**YOUR GOAL**
Could you return, word for word, the lines from the one containing "с использованием" through the one containing "danke firs posten:)", with both of those lines included?

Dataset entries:
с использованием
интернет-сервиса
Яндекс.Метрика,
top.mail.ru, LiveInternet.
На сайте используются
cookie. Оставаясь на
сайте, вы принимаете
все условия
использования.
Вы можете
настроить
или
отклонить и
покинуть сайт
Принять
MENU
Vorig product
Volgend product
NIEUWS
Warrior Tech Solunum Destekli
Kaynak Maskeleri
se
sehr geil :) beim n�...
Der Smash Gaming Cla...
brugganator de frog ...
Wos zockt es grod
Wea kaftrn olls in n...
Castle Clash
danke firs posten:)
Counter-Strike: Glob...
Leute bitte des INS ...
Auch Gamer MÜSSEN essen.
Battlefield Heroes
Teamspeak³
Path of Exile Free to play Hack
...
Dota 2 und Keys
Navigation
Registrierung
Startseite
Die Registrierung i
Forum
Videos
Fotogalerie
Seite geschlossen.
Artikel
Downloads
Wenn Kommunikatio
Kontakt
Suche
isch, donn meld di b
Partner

...

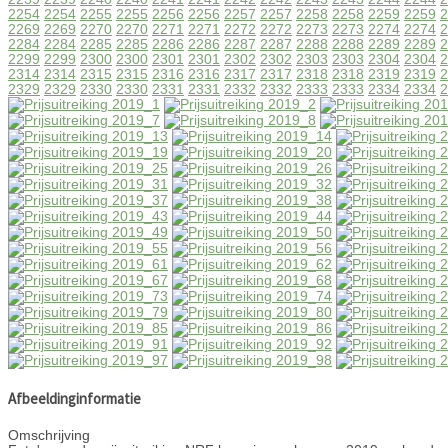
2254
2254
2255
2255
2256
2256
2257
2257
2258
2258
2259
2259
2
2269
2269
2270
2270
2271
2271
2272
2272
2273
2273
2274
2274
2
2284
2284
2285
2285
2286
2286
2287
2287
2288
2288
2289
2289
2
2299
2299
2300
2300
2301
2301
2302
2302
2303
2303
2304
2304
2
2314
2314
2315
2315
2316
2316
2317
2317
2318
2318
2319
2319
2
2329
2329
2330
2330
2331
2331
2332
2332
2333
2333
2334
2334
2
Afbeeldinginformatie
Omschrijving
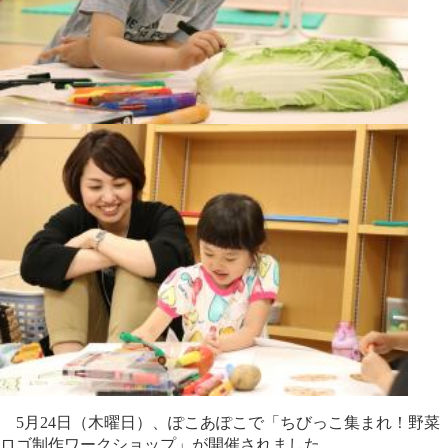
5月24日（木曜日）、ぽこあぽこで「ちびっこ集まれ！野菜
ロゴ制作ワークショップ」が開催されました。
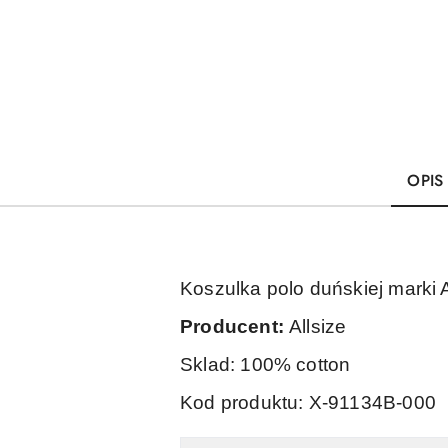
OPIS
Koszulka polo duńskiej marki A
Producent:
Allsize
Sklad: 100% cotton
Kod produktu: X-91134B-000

**OUTPUT BELOW**
с использованием
интернет-сервиса
Яндекс.Метрика,
top.mail.ru, LiveInternet.
На сайте используются
cookie. Оставаясь на
сайте, вы принимаете
все условия
использования.
Вы можете
настроить
или
отклонить и
покинуть сайт
Принять
MENU
Vorig product
Volgend product
NIEUWS
Warrior Tech Solunum Destekli
Kaynak Maskeleri
se
sehr geil :) beim n�...
Der Smash Gaming Cla...
brugganator de frog ...
Wos zockt es grod
Wea kaftrn olls in n...
Castle Clash
danke firs posten:)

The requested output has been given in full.